# Instructions for the task:
What lines of the listing below contain the word "Scalability"? Copy each of them out.

== Segment start ==

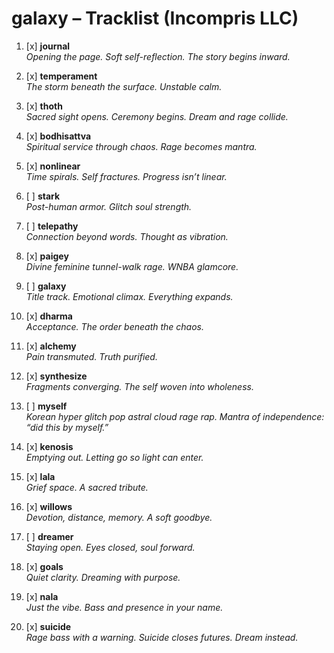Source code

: # galaxy – Tracklist (Incompris LLC)

1. [x] **journal**  
   _Opening the page. Soft self-reflection. The story begins inward._

2. [x] **temperament**  
   _The storm beneath the surface. Unstable calm._

3. [x] **thoth**  
   _Sacred sight opens. Ceremony begins. Dream and rage collide._

4. [x] **bodhisattva**  
   _Spiritual service through chaos. Rage becomes mantra._

5. [x] **nonlinear**  
   _Time spirals. Self fractures. Progress isn’t linear._

6. [ ] **stark**  
   _Post-human armor. Glitch soul strength._

7. [ ] **telepathy**  
   _Connection beyond words. Thought as vibration._

8. [x] **paigey**  
   _Divine feminine tunnel-walk rage. WNBA glamcore._

9. [ ] **galaxy**  
   _Title track. Emotional climax. Everything expands._

10. [x] **dharma**  
    _Acceptance. The order beneath the chaos._

11. [x] **alchemy**  
    _Pain transmuted. Truth purified._

12. [x] **synthesize**  
    _Fragments converging. The self woven into wholeness._

13. [ ] **myself**  
    _Korean hyper glitch pop astral cloud rage rap. Mantra of independence: “did this by myself.”_

14. [x] **kenosis**  
    _Emptying out. Letting go so light can enter._

15. [x] **lala**  
    _Grief space. A sacred tribute._

16. [x] **willows**  
    _Devotion, distance, memory. A soft goodbye._

17. [ ] **dreamer**  
    _Staying open. Eyes closed, soul forward._

18. [x] **goals**  
    _Quiet clarity. Dreaming with purpose._

19. [x] **nala**  
    _Just the vibe. Bass and presence in your name._

20. [x] **suicide**  
    _Rage bass with a warning. Suicide closes futures. Dream instead._
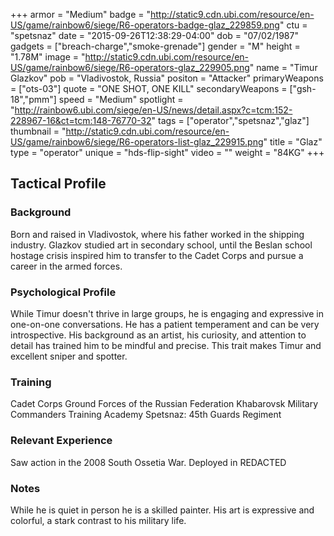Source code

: +++
armor = "Medium"
badge = "http://static9.cdn.ubi.com/resource/en-US/game/rainbow6/siege/R6-operators-badge-glaz_229859.png"
ctu = "spetsnaz"
date = "2015-09-26T12:38:29-04:00"
dob = "07/02/1987"
gadgets = ["breach-charge","smoke-grenade"]
gender = "M"
height = "1.78M"
image = "http://static9.cdn.ubi.com/resource/en-US/game/rainbow6/siege/R6-operators-glaz_229905.png"
name = "Timur Glazkov"
pob = "Vladivostok, Russia"
positon = "Attacker"
primaryWeapons = ["ots-03"]
quote = "ONE SHOT, ONE KILL"
secondaryWeapons = ["gsh-18","pmm"]
speed = "Medium"
spotlight = "http://rainbow6.ubi.com/siege/en-US/news/detail.aspx?c=tcm:152-228967-16&ct=tcm:148-76770-32"
tags = ["operator","spetsnaz","glaz"]
thumbnail = "http://static9.cdn.ubi.com/resource/en-US/game/rainbow6/siege/R6-operators-list-glaz_229915.png"
title = "Glaz"
type = "operator"
unique = "hds-flip-sight"
video = ""
weight = "84KG"
+++

## Tactical Profile

### Background

Born and raised in Vladivostok, where his father worked in the shipping industry. Glazkov studied art in secondary school, until the Beslan school hostage crisis inspired him to transfer to the Cadet Corps and pursue a career in the armed forces.

### Psychological Profile

While Timur doesn't thrive in large groups, he is engaging and expressive in one-on-one conversations. He has a patient temperament and can be very introspective. His background as an artist, his curiosity, and attention to detail has trained him to be mindful and precise. This trait makes Timur and excellent sniper and spotter.

### Training

Cadet Corps
Ground Forces of the Russian Federation
Khabarovsk Military Commanders Training Academy
Spetsnaz: 45th Guards Regiment

### Relevant Experience

Saw action in the 2008 South Ossetia War.
Deployed in REDACTED

### Notes

While he is quiet in person he is a skilled painter. His art is expressive and colorful, a stark contrast to his military life.
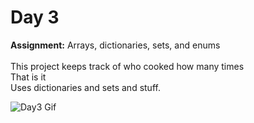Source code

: # Day 3
**Assignment:** Arrays, dictionaries, sets, and enums
 <br>
<br>
This project keeps track of who cooked how many times<br>
That is it<br>
Uses  dictionaries and sets and stuff.<br>

![Day3 Gif]()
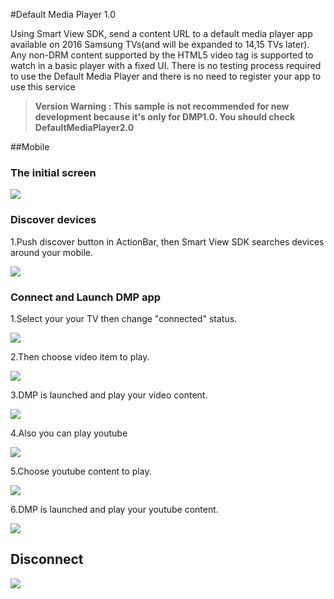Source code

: #Default Media Player 1.0

 Using Smart View SDK, send a content URL to a default media player app available on 2016 Samsung TVs(and will be expanded to 14,15 TVs later). Any non-DRM content supported by the HTML5 video tag is supported to watch in a basic player with a fixed UI. There is no testing process required to use the Default Media Player and there is no need to register your app to use this service

> **Version Warning : 
> This sample is not recommended for new development because it's only for DMP1.0. You should
> check DefaultMediaPlayer2.0**

##Mobile

###  The initial screen

![](/DMP_ScreenShot/SmartViewSDK_Screenshot_00.png)


### Discover devices

1.Push discover button in ActionBar, then Smart View SDK searches devices around your mobile.

![](/DMP_ScreenShot/SmartViewSDK_Screenshot_01.png)

### Connect and Launch DMP app

1.Select your your TV then change "connected" status.

![](/DMP_ScreenShot/SmartViewSDK_Screenshot_02.png)

2.Then choose video item to play.

![](/DMP_ScreenShot/SmartViewSDK_Screenshot_03.png)

3.DMP is launched and play your video content.

![](/DMP_ScreenShot/SmartViewSDK_Screenshot_03_TV.png)

4.Also you can play youtube

![](/DMP_ScreenShot/SmartViewSDK_Screenshot_04.png)

5.Choose youtube content to play.

![](/DMP_ScreenShot/SmartViewSDK_Screenshot_05.png)


6.DMP is launched and play your youtube content.

![](/DMP_ScreenShot/SmartViewSDK_Screenshot_05_TV.png)

## Disconnect

 ![](/DMP_ScreenShot/SmartViewSDK_Screenshot_06.png)


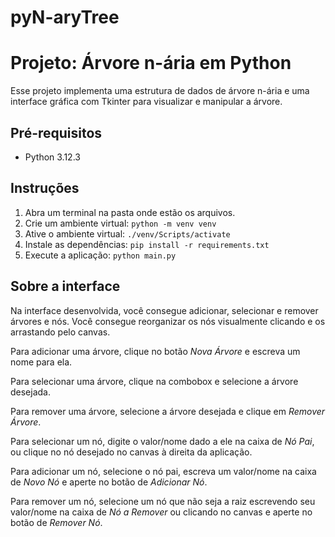 # pyN-aryTree
# Projeto: Árvore n-ária em Python

Esse projeto implementa uma estrutura de dados de árvore n-ária e uma interface gráfica com Tkinter para visualizar e manipular a árvore.

## Pré-requisitos

* Python 3.12.3

## Instruções

1. Abra um terminal na pasta onde estão os arquivos.
2. Crie um ambiente virtual:
    `python -m venv venv`
3. Ative o ambiente virtual:
    `./venv/Scripts/activate`
4. Instale as dependências:
    `pip install -r requirements.txt`
5. Execute a aplicação:
    `python main.py`

## Sobre a interface

Na interface desenvolvida, você consegue adicionar, selecionar e remover árvores e nós. Você consegue reorganizar os nós visualmente clicando e os arrastando pelo canvas.

Para adicionar uma árvore, clique no botão *Nova Árvore* e escreva um nome para ela.

Para selecionar uma árvore, clique na combobox e selecione a árvore desejada.

Para remover uma árvore, selecione a árvore desejada e clique em *Remover Árvore*.

Para selecionar um nó, digite o valor/nome dado a ele na caixa de *Nó Pai*, ou clique no nó desejado no canvas à direita da aplicação.

Para adicionar um nó, selecione o nó pai, escreva um valor/nome na caixa de *Novo Nó* e aperte no botão de *Adicionar Nó*.

Para remover um nó, selecione um nó que não seja a raiz escrevendo seu valor/nome na caixa de *Nó a Remover* ou clicando no canvas e aperte no botão de *Remover Nó*. 
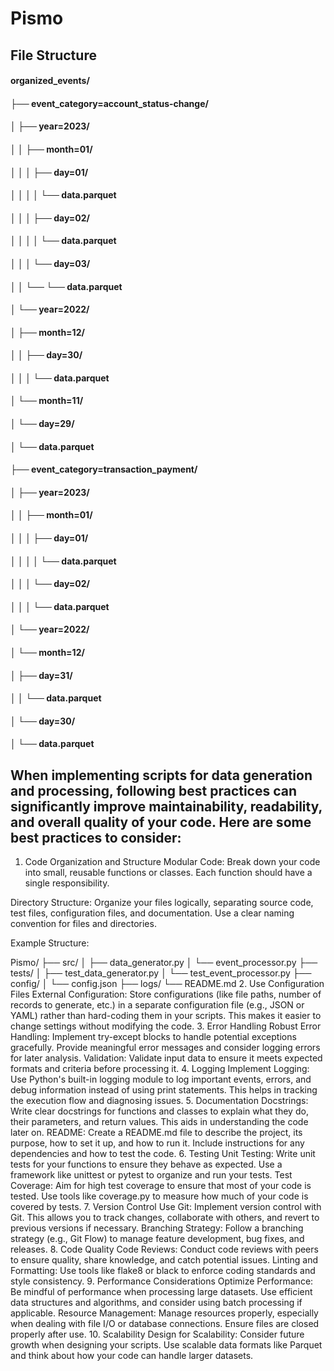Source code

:# Pismo

## File Structure
#### organized_events/
#### ├── event_category=account_status-change/
#### │   ├── year=2023/
#### │   │   ├── month=01/
#### │   │   │   ├── day=01/
#### │   │   │   │   └── data.parquet
#### │   │   │   ├── day=02/
#### │   │   │   │   └── data.parquet
#### │   │   │   └── day=03/
#### │   │       └── └── data.parquet
#### │   └── year=2022/
#### │       ├── month=12/
#### │       │   ├── day=30/
#### │       │   │   └── data.parquet
#### │       └── month=11/
#### │           └── day=29/
#### │               └── data.parquet
#### ├── event_category=transaction_payment/
#### │   ├── year=2023/
#### │   │   ├── month=01/
#### │   │   │   ├── day=01/
#### │   │   │   │   └── data.parquet
#### │   │   │   └── day=02/
#### │   │   │       └── data.parquet
#### │   └── year=2022/
#### │       └── month=12/
#### │           ├── day=31/
#### │           │   └── data.parquet
#### │           └── day=30/
#### │               └── data.parquet


## When implementing scripts for data generation and processing, following best practices can significantly improve maintainability, readability, and overall quality of your code. Here are some best practices to consider:

1. Code Organization and Structure
Modular Code: Break down your code into small, reusable functions or classes. Each function should have a single responsibility.

Directory Structure: Organize your files logically, separating source code, test files, configuration files, and documentation. Use a clear naming convention for files and directories.

Example Structure:


  Pismo/
  ├── src/
  │   ├── data_generator.py
  │   └── event_processor.py
  ├── tests/
  │   ├── test_data_generator.py
  │   └── test_event_processor.py
  ├── config/
  │   └── config.json
  ├── logs/
  └── README.md
2. Use Configuration Files
External Configuration: Store configurations (like file paths, number of records to generate, etc.) in a separate configuration file (e.g., JSON or YAML) rather than hard-coding them in your scripts. This makes it easier to change settings without modifying the code.
3. Error Handling
Robust Error Handling: Implement try-except blocks to handle potential exceptions gracefully. Provide meaningful error messages and consider logging errors for later analysis.
Validation: Validate input data to ensure it meets expected formats and criteria before processing it.
4. Logging
Implement Logging: Use Python's built-in logging module to log important events, errors, and debug information instead of using print statements. This helps in tracking the execution flow and diagnosing issues.
5. Documentation
Docstrings: Write clear docstrings for functions and classes to explain what they do, their parameters, and return values. This aids in understanding the code later on.
README: Create a README.md file to describe the project, its purpose, how to set it up, and how to run it. Include instructions for any dependencies and how to test the code.
6. Testing
Unit Testing: Write unit tests for your functions to ensure they behave as expected. Use a framework like unittest or pytest to organize and run your tests.
Test Coverage: Aim for high test coverage to ensure that most of your code is tested. Use tools like coverage.py to measure how much of your code is covered by tests.
7. Version Control
Use Git: Implement version control with Git. This allows you to track changes, collaborate with others, and revert to previous versions if necessary.
Branching Strategy: Follow a branching strategy (e.g., Git Flow) to manage feature development, bug fixes, and releases.
8. Code Quality
Code Reviews: Conduct code reviews with peers to ensure quality, share knowledge, and catch potential issues.
Linting and Formatting: Use tools like flake8 or black to enforce coding standards and style consistency.
9. Performance Considerations
Optimize Performance: Be mindful of performance when processing large datasets. Use efficient data structures and algorithms, and consider using batch processing if applicable.
Resource Management: Manage resources properly, especially when dealing with file I/O or database connections. Ensure files are closed properly after use.
10. Scalability
Design for Scalability: Consider future growth when designing your scripts. Use scalable data formats like Parquet and think about how your code can handle larger datasets.
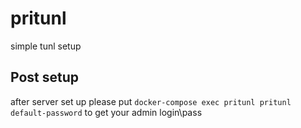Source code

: # pritunl
simple tunl setup
## Post setup
after server set up please put
`docker-compose exec pritunl pritunl default-password`
to get your admin login\pass

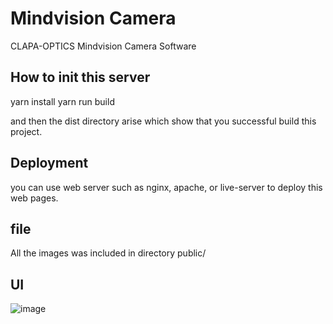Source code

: # Mindvision Camera

CLAPA-OPTICS Mindvision Camera Software

## How to init this server

yarn install
yarn run build

and then the dist directory arise which show that you successful build this project.

## Deployment

you can use web server such as nginx, apache, or live-server to deploy this web pages.

## file ##

All the images was included in directory public/

## UI ##
![image](https://github.com/user-attachments/assets/8e302a4f-e207-4c60-a726-36755c052b37)
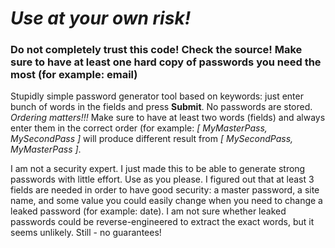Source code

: # _Use at your own risk!_

### Do not completely trust this code! Check the source! Make sure to have at least one hard copy of passwords you need the most (for example: email)

Stupidly simple password generator tool based on keywords: just enter bunch of words in the fields and press **Submit**. No passwords are stored. _Ordering matters!!!_ Make sure to have at least two words (fields) and always enter them in the correct order (for example: _[ MyMasterPass, MySecondPass ]_ will produce different result from _[ MySecondPass, MyMasterPass ]_.

I am not a security expert. I just made this to be able to generate strong passwords with little effort. Use as you please. I figured out that at least 3 fields are needed in order to have good security: a master password, a site name, and some value you could easily change when you need to change a leaked password (for example: date). I am not sure whether leaked passwords could be reverse-engineered to extract the exact words, but it seems unlikely. Still - no guarantees!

== Segment end ==

# Answer to the problem:
10. Scalability
Design for Scalability: Consider future growth when designing your scripts. Use scalable data formats like Parquet and think about how your code can handle larger datasets.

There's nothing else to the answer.